## Aufgabenstellung:
Geben Sie sämtliche folgenden Einträge wortgetreu wieder. Lassen Sie dabei die Bilder weg.

## Gegebene Daten:
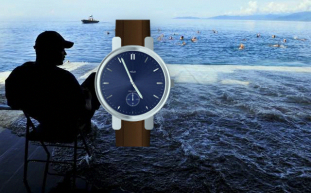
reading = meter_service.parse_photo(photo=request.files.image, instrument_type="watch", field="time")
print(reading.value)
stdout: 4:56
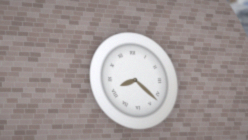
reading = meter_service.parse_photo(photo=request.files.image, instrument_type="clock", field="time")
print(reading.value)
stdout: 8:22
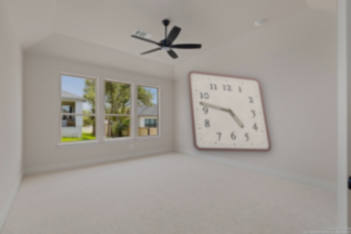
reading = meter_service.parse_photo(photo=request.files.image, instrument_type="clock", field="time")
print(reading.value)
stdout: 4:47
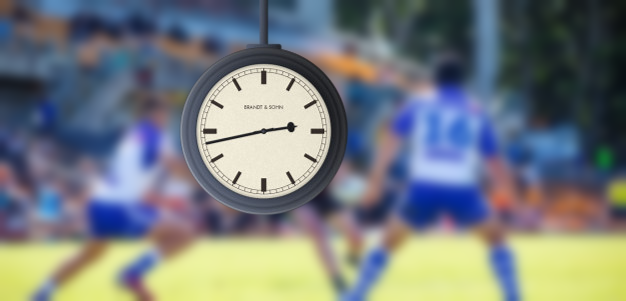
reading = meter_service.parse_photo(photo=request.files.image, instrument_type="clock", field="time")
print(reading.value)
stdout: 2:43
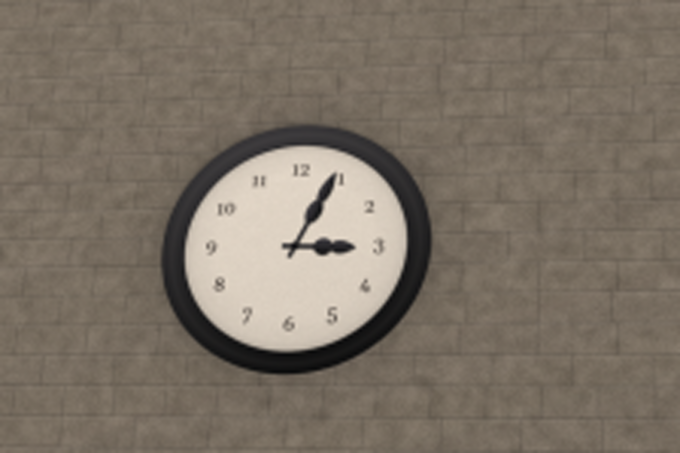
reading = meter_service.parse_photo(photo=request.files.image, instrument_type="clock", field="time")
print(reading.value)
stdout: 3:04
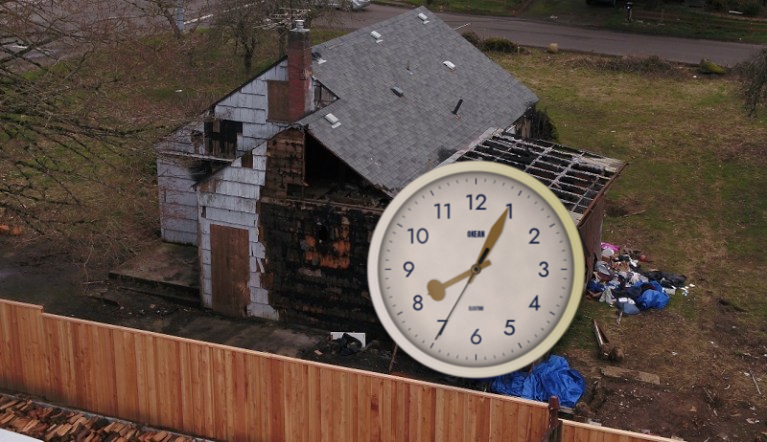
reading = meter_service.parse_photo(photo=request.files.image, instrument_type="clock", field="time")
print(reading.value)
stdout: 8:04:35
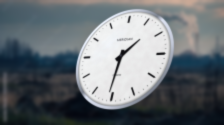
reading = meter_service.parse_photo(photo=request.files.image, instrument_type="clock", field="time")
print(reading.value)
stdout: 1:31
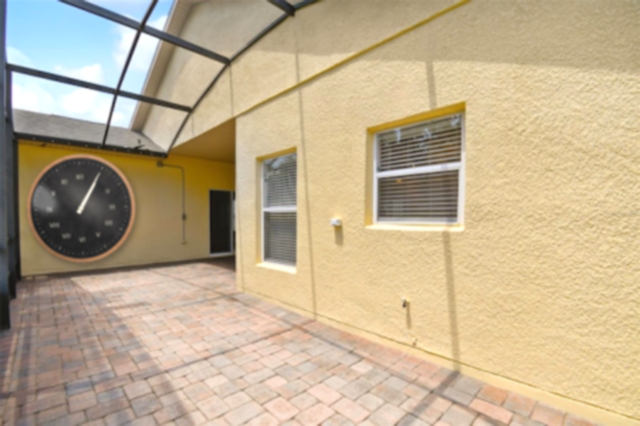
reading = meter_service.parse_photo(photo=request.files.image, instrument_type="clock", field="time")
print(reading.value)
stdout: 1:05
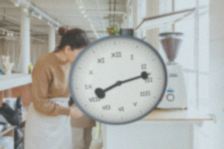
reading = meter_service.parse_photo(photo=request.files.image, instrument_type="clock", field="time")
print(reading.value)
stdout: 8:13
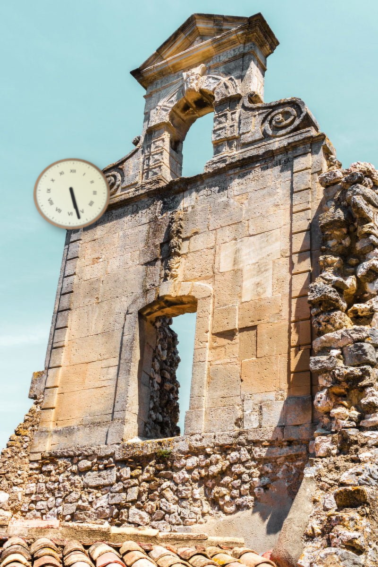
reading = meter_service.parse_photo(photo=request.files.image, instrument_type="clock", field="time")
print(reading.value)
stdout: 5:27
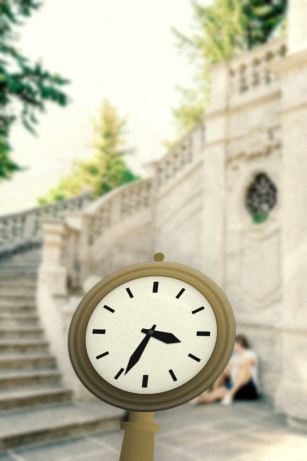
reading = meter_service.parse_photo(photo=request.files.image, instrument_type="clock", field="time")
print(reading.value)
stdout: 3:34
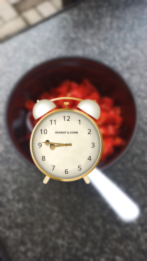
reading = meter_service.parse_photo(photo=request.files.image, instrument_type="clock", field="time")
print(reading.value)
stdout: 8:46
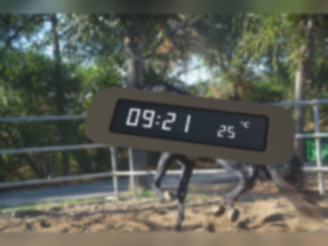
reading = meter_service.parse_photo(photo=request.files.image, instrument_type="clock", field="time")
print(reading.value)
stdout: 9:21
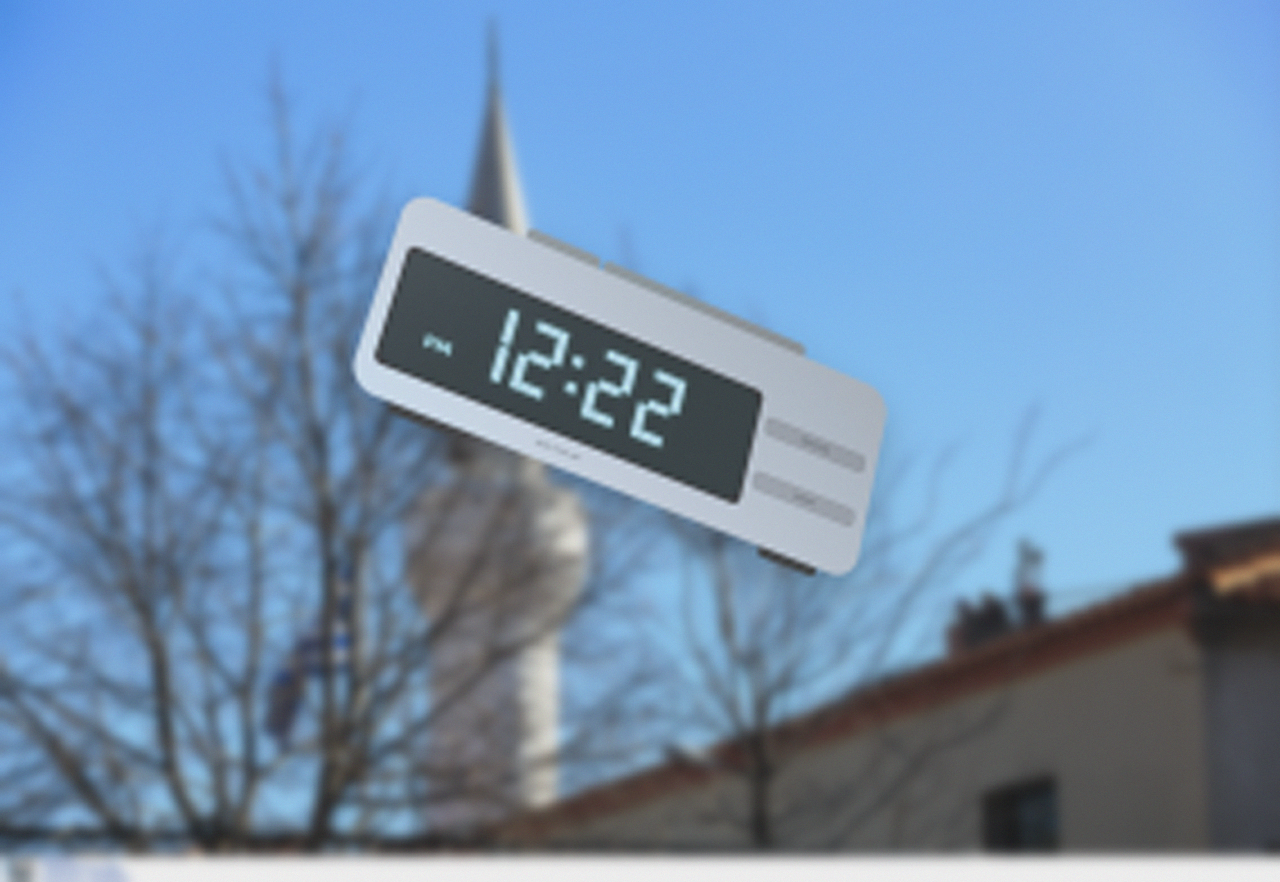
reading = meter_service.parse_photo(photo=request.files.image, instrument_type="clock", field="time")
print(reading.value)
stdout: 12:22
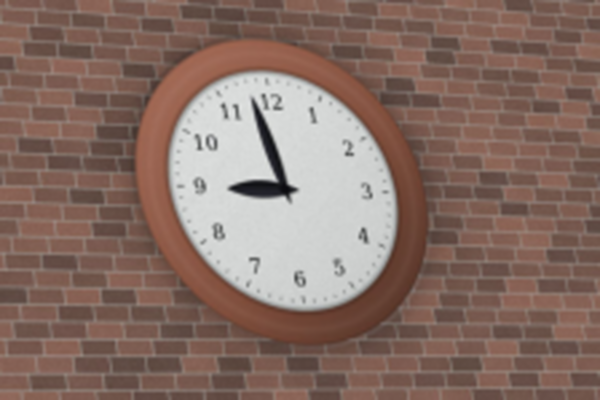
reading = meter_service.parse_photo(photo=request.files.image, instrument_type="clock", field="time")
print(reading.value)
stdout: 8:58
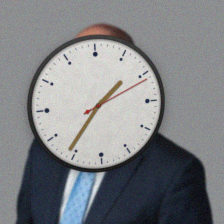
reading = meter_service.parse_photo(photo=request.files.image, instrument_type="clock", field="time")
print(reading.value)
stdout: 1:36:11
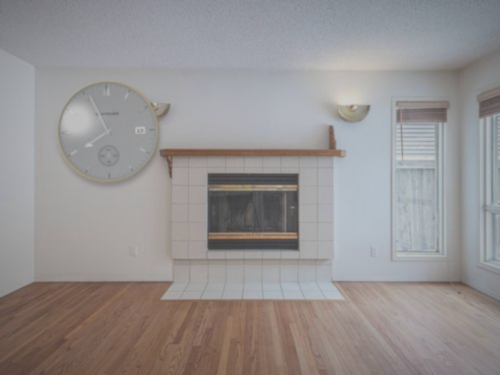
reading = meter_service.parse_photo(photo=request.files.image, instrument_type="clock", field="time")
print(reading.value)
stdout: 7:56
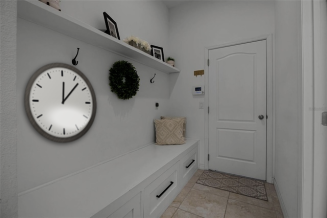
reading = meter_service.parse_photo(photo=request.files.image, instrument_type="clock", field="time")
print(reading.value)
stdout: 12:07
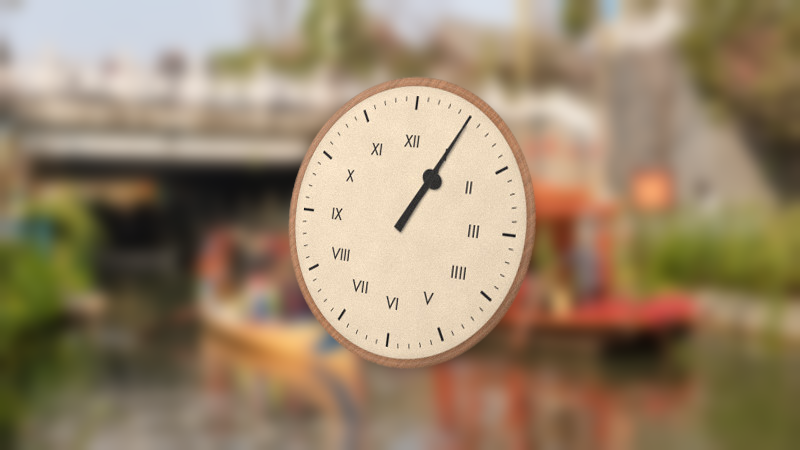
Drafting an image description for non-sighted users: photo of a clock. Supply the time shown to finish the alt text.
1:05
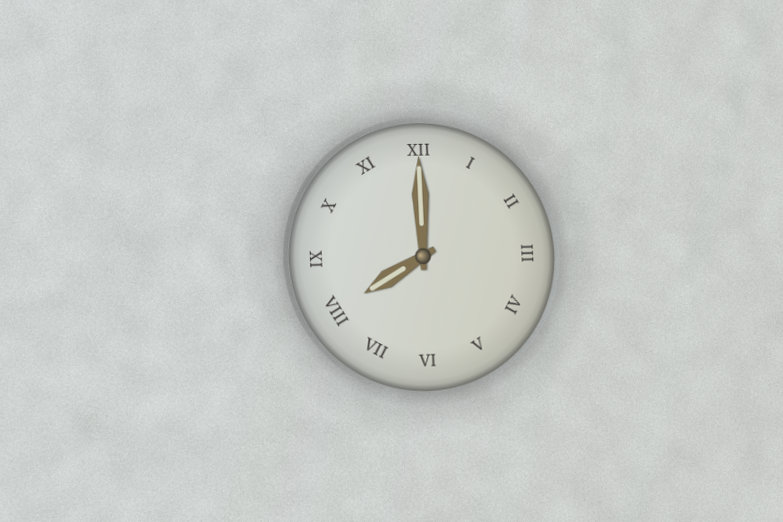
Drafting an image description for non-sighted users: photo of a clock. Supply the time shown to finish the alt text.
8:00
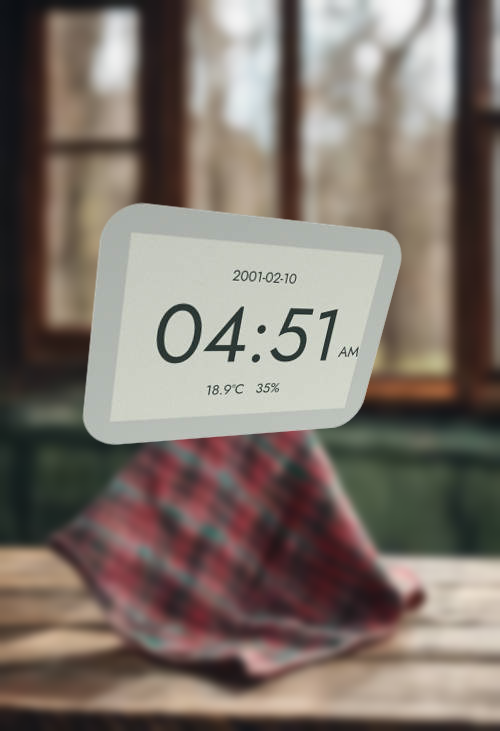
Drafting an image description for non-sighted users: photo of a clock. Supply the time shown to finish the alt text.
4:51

## Lösung:
reading = meter_service.parse_photo(photo=request.files.image, instrument_type="watch", field="time")
print(reading.value)
stdout: 4:56
reading = meter_service.parse_photo(photo=request.files.image, instrument_type="clock", field="time")
print(reading.value)
stdout: 8:22
reading = meter_service.parse_photo(photo=request.files.image, instrument_type="clock", field="time")
print(reading.value)
stdout: 4:47
reading = meter_service.parse_photo(photo=request.files.image, instrument_type="clock", field="time")
print(reading.value)
stdout: 2:43
reading = meter_service.parse_photo(photo=request.files.image, instrument_type="clock", field="time")
print(reading.value)
stdout: 3:04
reading = meter_service.parse_photo(photo=request.files.image, instrument_type="clock", field="time")
print(reading.value)
stdout: 8:04:35
reading = meter_service.parse_photo(photo=request.files.image, instrument_type="clock", field="time")
print(reading.value)
stdout: 1:31
reading = meter_service.parse_photo(photo=request.files.image, instrument_type="clock", field="time")
print(reading.value)
stdout: 1:05
reading = meter_service.parse_photo(photo=request.files.image, instrument_type="clock", field="time")
print(reading.value)
stdout: 8:13
reading = meter_service.parse_photo(photo=request.files.image, instrument_type="clock", field="time")
print(reading.value)
stdout: 5:27
reading = meter_service.parse_photo(photo=request.files.image, instrument_type="clock", field="time")
print(reading.value)
stdout: 3:34
reading = meter_service.parse_photo(photo=request.files.image, instrument_type="clock", field="time")
print(reading.value)
stdout: 8:46
reading = meter_service.parse_photo(photo=request.files.image, instrument_type="clock", field="time")
print(reading.value)
stdout: 9:21
reading = meter_service.parse_photo(photo=request.files.image, instrument_type="clock", field="time")
print(reading.value)
stdout: 12:22
reading = meter_service.parse_photo(photo=request.files.image, instrument_type="clock", field="time")
print(reading.value)
stdout: 8:58
reading = meter_service.parse_photo(photo=request.files.image, instrument_type="clock", field="time")
print(reading.value)
stdout: 1:36:11
reading = meter_service.parse_photo(photo=request.files.image, instrument_type="clock", field="time")
print(reading.value)
stdout: 7:56
reading = meter_service.parse_photo(photo=request.files.image, instrument_type="clock", field="time")
print(reading.value)
stdout: 12:07
Drafting an image description for non-sighted users: photo of a clock. Supply the time shown to finish the alt text.
1:05
Drafting an image description for non-sighted users: photo of a clock. Supply the time shown to finish the alt text.
8:00
Drafting an image description for non-sighted users: photo of a clock. Supply the time shown to finish the alt text.
4:51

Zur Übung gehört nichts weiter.